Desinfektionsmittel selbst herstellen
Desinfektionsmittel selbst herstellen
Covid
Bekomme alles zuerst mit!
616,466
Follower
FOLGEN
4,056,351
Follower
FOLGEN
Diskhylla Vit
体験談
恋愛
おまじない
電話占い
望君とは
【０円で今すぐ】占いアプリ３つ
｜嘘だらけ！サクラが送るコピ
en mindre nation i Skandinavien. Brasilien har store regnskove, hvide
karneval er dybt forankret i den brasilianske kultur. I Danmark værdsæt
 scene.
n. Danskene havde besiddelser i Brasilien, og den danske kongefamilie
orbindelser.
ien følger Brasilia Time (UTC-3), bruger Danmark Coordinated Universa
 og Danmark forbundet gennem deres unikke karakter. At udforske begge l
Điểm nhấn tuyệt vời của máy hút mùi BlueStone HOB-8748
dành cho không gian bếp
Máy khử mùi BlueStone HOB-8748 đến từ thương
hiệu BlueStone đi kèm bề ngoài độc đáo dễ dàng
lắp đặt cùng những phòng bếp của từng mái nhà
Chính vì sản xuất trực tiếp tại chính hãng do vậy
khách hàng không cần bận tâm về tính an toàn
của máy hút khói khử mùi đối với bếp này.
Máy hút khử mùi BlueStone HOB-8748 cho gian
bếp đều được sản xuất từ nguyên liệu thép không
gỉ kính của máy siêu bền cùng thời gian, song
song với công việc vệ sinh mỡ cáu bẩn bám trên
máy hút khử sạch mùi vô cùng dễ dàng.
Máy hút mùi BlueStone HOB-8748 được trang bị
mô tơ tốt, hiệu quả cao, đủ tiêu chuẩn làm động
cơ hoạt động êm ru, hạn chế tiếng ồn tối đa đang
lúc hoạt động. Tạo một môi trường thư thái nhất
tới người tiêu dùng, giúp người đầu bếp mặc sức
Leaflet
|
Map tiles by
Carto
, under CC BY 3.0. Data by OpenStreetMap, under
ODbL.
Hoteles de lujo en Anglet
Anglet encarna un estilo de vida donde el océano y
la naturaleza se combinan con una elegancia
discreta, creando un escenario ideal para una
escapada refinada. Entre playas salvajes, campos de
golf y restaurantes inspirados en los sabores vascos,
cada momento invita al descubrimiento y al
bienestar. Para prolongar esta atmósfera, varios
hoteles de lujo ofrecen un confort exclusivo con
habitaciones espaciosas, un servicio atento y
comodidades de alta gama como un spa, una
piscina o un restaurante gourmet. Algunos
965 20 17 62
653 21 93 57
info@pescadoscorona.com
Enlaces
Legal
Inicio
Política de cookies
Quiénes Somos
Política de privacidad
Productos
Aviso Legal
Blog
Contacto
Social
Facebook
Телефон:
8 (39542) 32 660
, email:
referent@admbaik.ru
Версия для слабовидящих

______________________________

Work to be completed -
Please return only the lines above, starting at the line that has "hiệu BlueStone đi" and ending at the line that has "habitaciones espaciosas, un servicio atento y", keeping both and leaving each one unchanged.

Solution to this exercise -
hiệu BlueStone đi kèm bề ngoài độc đáo dễ dàng
lắp đặt cùng những phòng bếp của từng mái nhà
Chính vì sản xuất trực tiếp tại chính hãng do vậy
khách hàng không cần bận tâm về tính an toàn
của máy hút khói khử mùi đối với bếp này.
Máy hút khử mùi BlueStone HOB-8748 cho gian
bếp đều được sản xuất từ nguyên liệu thép không
gỉ kính của máy siêu bền cùng thời gian, song
song với công việc vệ sinh mỡ cáu bẩn bám trên
máy hút khử sạch mùi vô cùng dễ dàng.
Máy hút mùi BlueStone HOB-8748 được trang bị
mô tơ tốt, hiệu quả cao, đủ tiêu chuẩn làm động
cơ hoạt động êm ru, hạn chế tiếng ồn tối đa đang
lúc hoạt động. Tạo một môi trường thư thái nhất
tới người tiêu dùng, giúp người đầu bếp mặc sức
Leaflet
|
Map tiles by
Carto
, under CC BY 3.0. Data by OpenStreetMap, under
ODbL.
Hoteles de lujo en Anglet
Anglet encarna un estilo de vida donde el océano y
la naturaleza se combinan con una elegancia
discreta, creando un escenario ideal para una
escapada refinada. Entre playas salvajes, campos de
golf y restaurantes inspirados en los sabores vascos,
cada momento invita al descubrimiento y al
bienestar. Para prolongar esta atmósfera, varios
hoteles de lujo ofrecen un confort exclusivo con
habitaciones espaciosas, un servicio atento y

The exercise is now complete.